Farmstay operators in South Kona and across the Windward district won a temporary reprieve Friday when the Hawaii County Windward Planning Commission unanimously deferred Bill 147, a rewrite that would have sharply changed when a stay counts as a short-term rental. The proposal would have stretched the short-term threshold from 30 days to less than 180 consecutive days, a shift that alarmed hosted-rental owners, neighbors and residents worried about how the county would enforce the new rules.
Bill 147 would have gone far beyond the rental-length change. County planning materials said it would repeal the current definitions for bed-and-breakfast establishments and short-term vacation rentals, then replace them with new categories for B&B, Host, STVR and TVR. It also would have created a new enforcement fund and set escalating penalties, starting at $5,500 for a first violation and rising to $10,000 for third and subsequent violations.

The commission’s delay came after strong pushback from local farmers who run farmstays and from other hosts who said the draft could disrupt legitimate small businesses in rural parts of Hawaii Island. Written testimony included South Kona farm and hosted-rental operator Heather Korotie, who said she has a small fruit and vegetable farm, and B&B host Rachelle Onaka, who urged commissioners to grandfather existing approved operations and argued that a 30-day minimum would be more workable than 180 days. Other testimony warned that redefining TVRs to cover stays shorter than 180 days would create uncertainty for operators who have relied on the existing framework for years.
Commission chair Louis Daniele asked for more time to digest the bill and to offer additional recommendations and amendments.
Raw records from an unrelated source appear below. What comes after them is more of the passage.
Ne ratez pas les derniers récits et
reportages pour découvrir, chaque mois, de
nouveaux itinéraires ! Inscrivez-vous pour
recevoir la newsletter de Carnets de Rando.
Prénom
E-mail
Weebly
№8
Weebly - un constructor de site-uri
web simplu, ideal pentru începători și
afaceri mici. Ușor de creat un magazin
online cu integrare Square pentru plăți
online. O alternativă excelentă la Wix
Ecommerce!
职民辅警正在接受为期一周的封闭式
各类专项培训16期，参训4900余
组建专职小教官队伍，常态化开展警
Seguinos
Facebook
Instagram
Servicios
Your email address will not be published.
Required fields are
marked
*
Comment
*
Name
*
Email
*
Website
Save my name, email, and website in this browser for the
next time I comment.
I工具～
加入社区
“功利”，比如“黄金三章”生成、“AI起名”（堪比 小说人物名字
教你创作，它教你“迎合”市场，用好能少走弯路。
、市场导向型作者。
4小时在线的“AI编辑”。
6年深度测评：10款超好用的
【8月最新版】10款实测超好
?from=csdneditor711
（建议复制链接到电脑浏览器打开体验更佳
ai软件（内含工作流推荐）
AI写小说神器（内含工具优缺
The panel sent the measure back to the calendar for July 2, leaving open the central fights that have shadowed the proposal for months: how to distinguish hosted stays from unhosted vacation rentals, where hosted rentals should be allowed, and how aggressively the county should police properties that appear online but are not properly registered.
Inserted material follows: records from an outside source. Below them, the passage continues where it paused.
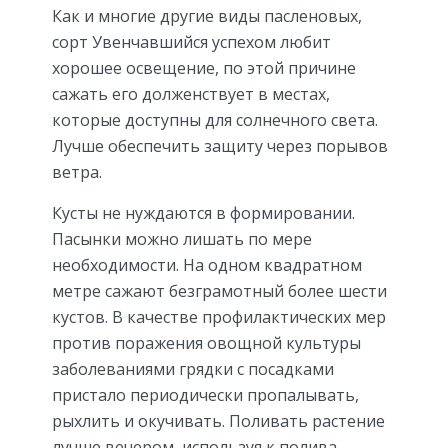
Как и многие другие виды пасленовых,
сорт Увенчавшийся успехом любит
хорошее освещение, по этой причине
сажать его долженствует в местах,
которые доступны для солнечного света.
Лучше обеспечить защиту через порывов
ветра.
Кусты не нуждаются в формировании.
Пасынки можно лишать по мере
необходимости. На одном квадратном
метре сажают безграмотный более шести
кустов. В качестве профилактических мер
против поражения овощной культуры
заболеваниями грядки с посадками
пристало периодически пропалывать,
рыхлить и окучивать. Поливать растение
лучше вечером, используя к полива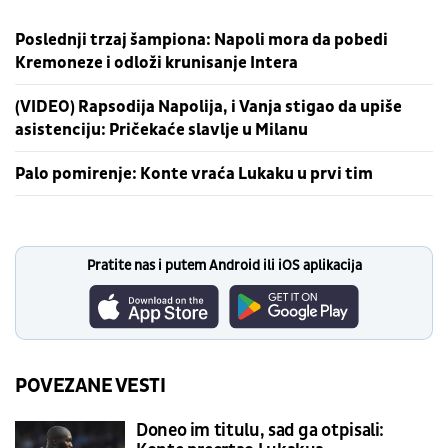
Poslednji trzaj šampiona: Napoli mora da pobedi
Kremoneze i odloži krunisanje Intera
(VIDEO) Rapsodija Napolija, i Vanja stigao da upiše
asistenciju: Pričekaće slavlje u Milanu
Palo pomirenje: Konte vraća Lukaku u prvi tim
Pratite nas i putem Android ili iOS aplikacija
POVEZANE VESTI
Doneo im titulu, sad ga otpisali: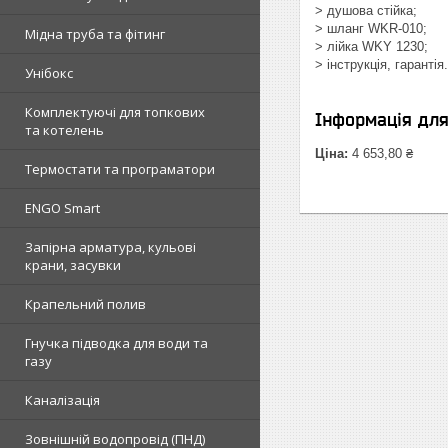
> душова стійка;
> шланг WKR-010;
Мідна труба та фітинг
> лійка WKY 1230;
> інструкція, гарантія.
Унібокс
Комплектуючі для топкових
Інформація дл
та котелень
Ціна:
4 653,80 ₴
Термостати та програматори
ENGO Smart
Запірна арматура, кульові
крани, засувки
Крапельний полив
Гнучка підводка для води та
газу
Каналізація
Зовнішній водопровід (ПНД)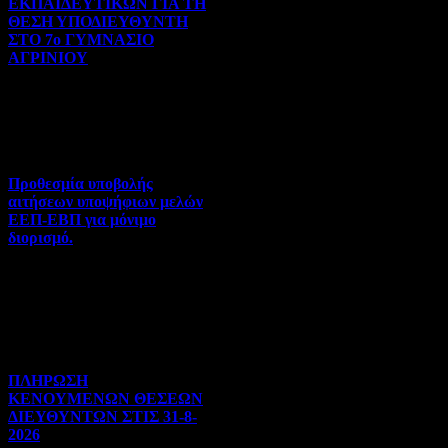
ΕΚΠΑΙΔΕΥΤΙΚΩΝ ΓΙΑ ΤΗ
ΘΕΣΗ ΥΠΟΔΙΕΥΘΥΝΤΗ
ΣΤΟ 7ο ΓΥΜΝΑΣΙΟ
ΑΓΡΙΝΙΟΥ
Γενικού ενδιαφέροντος | 07-
08-2026 | Hits:81
Προθεσμία υποβολής
αιτήσεων υποψήφιων μελών
ΕΕΠ-ΕΒΠ για μόνιμο
διορισμό.
Διορισμοί-Μεταθέσεις-
Μετατάξεις | 05-08-2026 |
Hits:55
ΠΛΗΡΩΣΗ
ΚΕΝΟΥΜΕΝΩΝ ΘΕΣΕΩΝ
ΔΙΕΥΘΥΝΤΩΝ ΣΤΙΣ 31-8-
2026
Those questions have been building since the Hawaii County Council committee forwarded the bill on April 7 to the planning director and the two planning commissions for review. The county adopted Ordinance No. 18-114, also known as Bill 108, in November 2018, and planning staff have said Bill 147 is meant to update that older system because rental activity spread into residential and agricultural areas and became harder to regulate. County officials also hired Hunden Partners in 2025 to examine the economic impact of short-term rentals, and staff have said several parts of Bill 147 generally match that study’s recommendations. The next hearing will test whether the county can tighten enforcement without undercutting farmstays and other rural operators that depend on visitors to stay afloat.